As part of its Bullrun program, the NSA crafted code with backdoors and vulnerabilities that were then incorporated into commercially available encryption software. Reuters revealed that the NSA secretly paid security company RSA $10 million to incorporate multiple layers of compromised cryptography into its widely used cryptographic library, BSAFE, which allows the NSA to access encrypted material by “backdoor” in seconds.
The same NSA crafted cryptography is used by Apple’s iOS and Microsoft Windows.
Whether Heartbleed originated as a mistake or was deliberately planted by the NSA, it is a near certainty that the NSA has been using it for the past two years. The NSA both employs large teams of programmers whose sole task is to scan the code of important security programs for vulnerabilities such as Heartbleed, and it also offers bounties for so-called “zero day exploits,” that is, it will pay any programmer who discovers a software vulnerability to quietly communicate their unpatched discovery to the NSA for exploitation.

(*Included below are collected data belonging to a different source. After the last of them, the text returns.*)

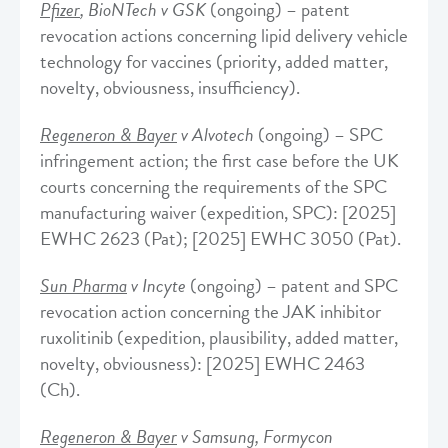
Pfizer
, BioNTech v GSK
(ongoing) – patent
revocation actions concerning lipid delivery vehicle
technology for vaccines (priority, added matter,
novelty, obviousness, insufficiency).
Regeneron & Bayer
v Alvotech
(ongoing) – SPC
infringement action; the first case before the UK
courts concerning the requirements of the SPC
manufacturing waiver (expedition, SPC): [2025]
EWHC 2623 (Pat); [2025] EWHC 3050 (Pat).
Sun Pharma
v Incyte
(ongoing) – patent and SPC
revocation action concerning the JAK inhibitor
ruxolitinib (expedition, plausibility, added matter,
novelty, obviousness): [2025] EWHC 2463
(Ch).
Regeneron & Bayer
v Samsung, Formycon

Bruce Schneier, who along with Glenn Greenwald is one of five people with access to a complete set of the documents obtained by Edward Snowden, wrote of Heartbleed, “At this point, the probability is close to one that every target has had its private keys extracted by multiple intelligence agencies.” Schneier’s comments are in reference to the private keys that identify and encrypt server communications.
In response to the Heartbleed bug, the New York Times and other outlets have advised Internet users to replace all of their online passwords.